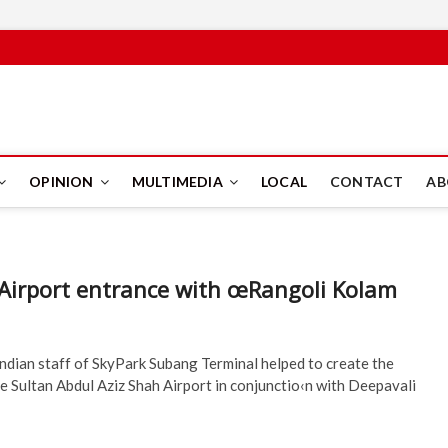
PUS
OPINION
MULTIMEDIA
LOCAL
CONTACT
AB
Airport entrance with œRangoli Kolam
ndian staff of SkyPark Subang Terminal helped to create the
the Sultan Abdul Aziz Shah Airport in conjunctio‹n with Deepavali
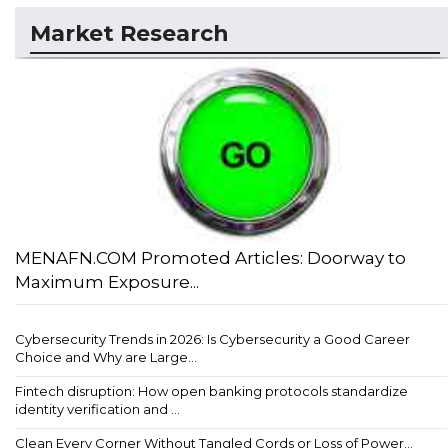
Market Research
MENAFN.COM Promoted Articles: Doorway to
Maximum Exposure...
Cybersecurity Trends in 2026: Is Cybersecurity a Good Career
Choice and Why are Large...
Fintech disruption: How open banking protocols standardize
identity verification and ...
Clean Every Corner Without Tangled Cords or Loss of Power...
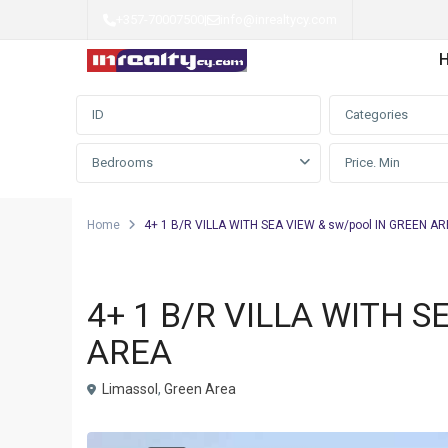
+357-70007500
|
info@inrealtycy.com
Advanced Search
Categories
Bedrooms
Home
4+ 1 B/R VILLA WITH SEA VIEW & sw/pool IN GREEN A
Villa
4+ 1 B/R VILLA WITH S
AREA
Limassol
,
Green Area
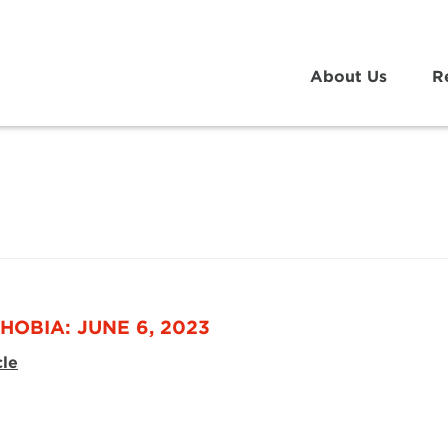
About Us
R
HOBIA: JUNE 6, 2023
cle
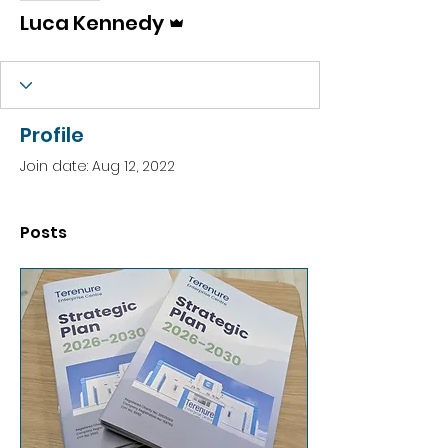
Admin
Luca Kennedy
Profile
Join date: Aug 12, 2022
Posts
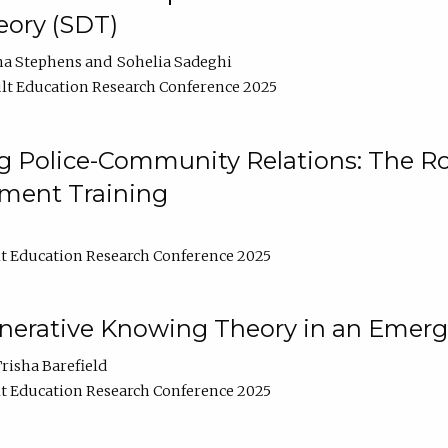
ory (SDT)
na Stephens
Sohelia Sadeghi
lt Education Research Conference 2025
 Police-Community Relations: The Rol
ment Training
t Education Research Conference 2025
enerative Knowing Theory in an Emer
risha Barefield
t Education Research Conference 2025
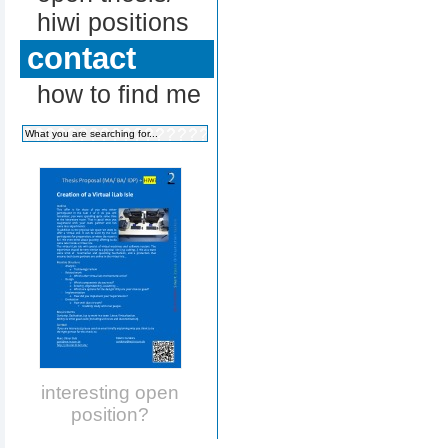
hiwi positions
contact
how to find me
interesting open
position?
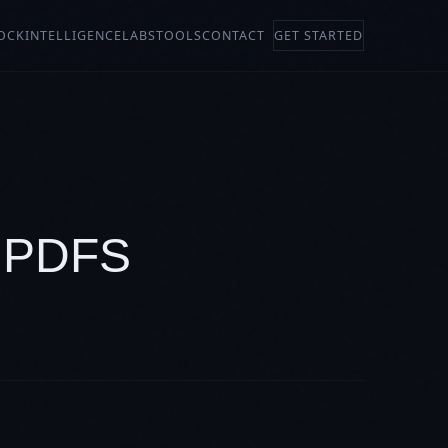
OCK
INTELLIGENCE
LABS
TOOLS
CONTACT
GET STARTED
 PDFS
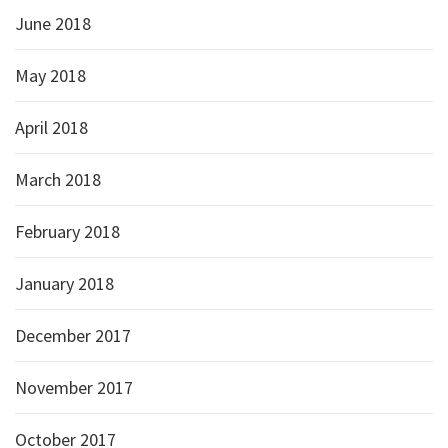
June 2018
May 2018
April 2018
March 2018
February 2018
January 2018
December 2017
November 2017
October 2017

...

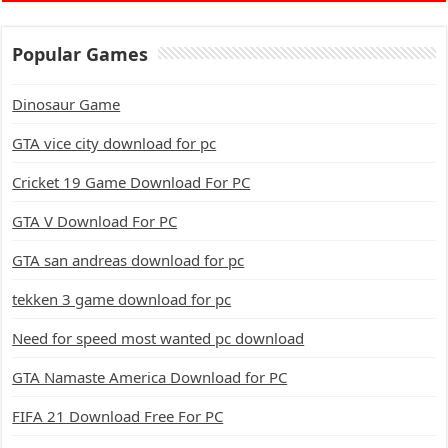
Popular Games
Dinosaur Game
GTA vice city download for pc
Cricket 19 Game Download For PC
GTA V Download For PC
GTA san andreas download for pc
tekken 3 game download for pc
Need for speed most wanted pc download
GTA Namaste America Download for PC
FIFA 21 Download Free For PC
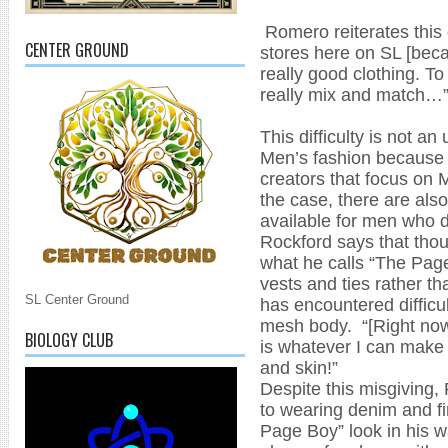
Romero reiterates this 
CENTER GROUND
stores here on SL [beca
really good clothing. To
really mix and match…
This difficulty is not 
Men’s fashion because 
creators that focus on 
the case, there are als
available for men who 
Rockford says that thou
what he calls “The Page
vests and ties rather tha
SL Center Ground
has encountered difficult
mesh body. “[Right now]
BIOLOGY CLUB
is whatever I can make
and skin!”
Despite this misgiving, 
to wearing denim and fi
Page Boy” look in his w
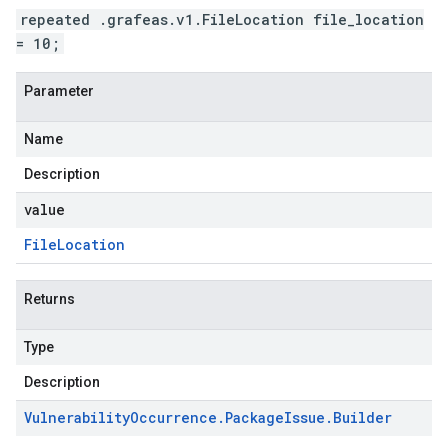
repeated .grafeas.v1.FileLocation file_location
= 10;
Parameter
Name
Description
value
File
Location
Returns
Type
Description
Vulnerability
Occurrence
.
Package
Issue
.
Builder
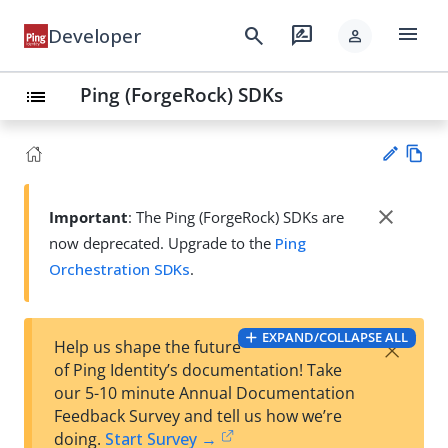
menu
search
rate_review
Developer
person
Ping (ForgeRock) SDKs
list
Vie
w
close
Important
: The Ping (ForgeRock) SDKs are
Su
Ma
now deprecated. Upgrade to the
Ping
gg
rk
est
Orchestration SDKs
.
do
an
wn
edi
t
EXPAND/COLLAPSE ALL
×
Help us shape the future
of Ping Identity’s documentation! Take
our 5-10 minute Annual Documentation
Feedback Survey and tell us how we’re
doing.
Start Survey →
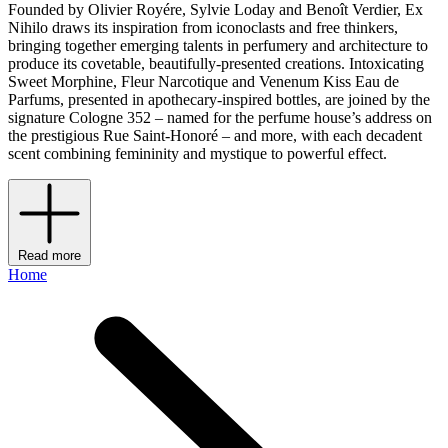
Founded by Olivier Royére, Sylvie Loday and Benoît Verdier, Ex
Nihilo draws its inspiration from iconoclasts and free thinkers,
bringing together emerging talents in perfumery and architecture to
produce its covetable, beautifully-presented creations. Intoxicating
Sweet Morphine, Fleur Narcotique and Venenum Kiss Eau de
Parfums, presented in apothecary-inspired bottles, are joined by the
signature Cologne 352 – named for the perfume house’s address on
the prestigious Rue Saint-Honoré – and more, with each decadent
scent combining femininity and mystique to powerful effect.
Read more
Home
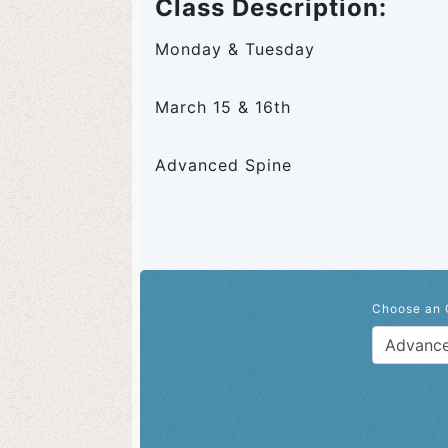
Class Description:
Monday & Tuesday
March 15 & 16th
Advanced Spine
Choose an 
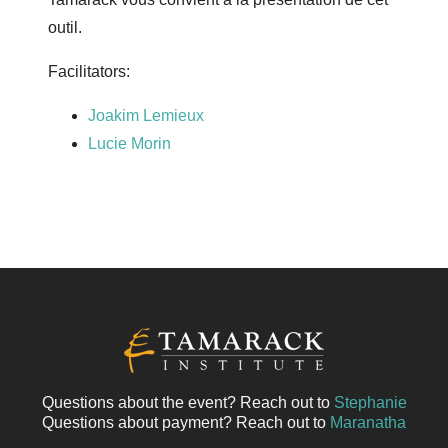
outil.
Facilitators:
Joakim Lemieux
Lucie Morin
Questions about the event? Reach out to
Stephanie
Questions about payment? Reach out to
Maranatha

...

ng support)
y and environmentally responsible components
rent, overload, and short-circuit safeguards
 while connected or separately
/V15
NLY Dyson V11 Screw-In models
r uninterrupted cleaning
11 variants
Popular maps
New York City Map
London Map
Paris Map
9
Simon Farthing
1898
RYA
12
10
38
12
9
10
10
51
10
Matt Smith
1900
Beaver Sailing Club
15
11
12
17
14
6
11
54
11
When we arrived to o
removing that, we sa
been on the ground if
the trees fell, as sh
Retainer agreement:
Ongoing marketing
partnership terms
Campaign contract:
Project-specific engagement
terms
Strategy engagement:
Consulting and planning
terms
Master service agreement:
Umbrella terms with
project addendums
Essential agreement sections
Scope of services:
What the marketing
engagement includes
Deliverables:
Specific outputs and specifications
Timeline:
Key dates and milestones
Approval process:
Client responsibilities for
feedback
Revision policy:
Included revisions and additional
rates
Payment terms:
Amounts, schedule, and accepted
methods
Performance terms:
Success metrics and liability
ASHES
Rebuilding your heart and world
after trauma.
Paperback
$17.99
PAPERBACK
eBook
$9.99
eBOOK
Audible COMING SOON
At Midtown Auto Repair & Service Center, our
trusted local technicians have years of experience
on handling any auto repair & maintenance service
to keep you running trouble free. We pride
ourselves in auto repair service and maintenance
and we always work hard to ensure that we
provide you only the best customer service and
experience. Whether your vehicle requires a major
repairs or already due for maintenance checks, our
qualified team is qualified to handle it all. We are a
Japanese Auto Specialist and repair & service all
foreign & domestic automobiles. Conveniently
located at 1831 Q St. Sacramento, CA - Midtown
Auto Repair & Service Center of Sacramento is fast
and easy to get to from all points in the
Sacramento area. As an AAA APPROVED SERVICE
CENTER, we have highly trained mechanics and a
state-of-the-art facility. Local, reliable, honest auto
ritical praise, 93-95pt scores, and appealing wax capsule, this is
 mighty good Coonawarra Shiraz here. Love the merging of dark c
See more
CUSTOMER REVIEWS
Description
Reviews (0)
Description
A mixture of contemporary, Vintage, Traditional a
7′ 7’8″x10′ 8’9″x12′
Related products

**TASK DESCRIPTION**
Above are some lines. Repeat exactly, and only, those from the line that has "Simon Farthing" through the line that has "engagement includes".

**FINISHED EXERCISE**
Simon Farthing
1898
RYA
12
10
38
12
9
10
10
51
10
Matt Smith
1900
Beaver Sailing Club
15
11
12
17
14
6
11
54
11
When we arrived to o
removing that, we sa
been on the ground if
the trees fell, as sh
Retainer agreement:
Ongoing marketing
partnership terms
Campaign contract:
Project-specific engagement
terms
Strategy engagement:
Consulting and planning
terms
Master service agreement:
Umbrella terms with
project addendums
Essential agreement sections
Scope of services:
What the marketing
engagement includes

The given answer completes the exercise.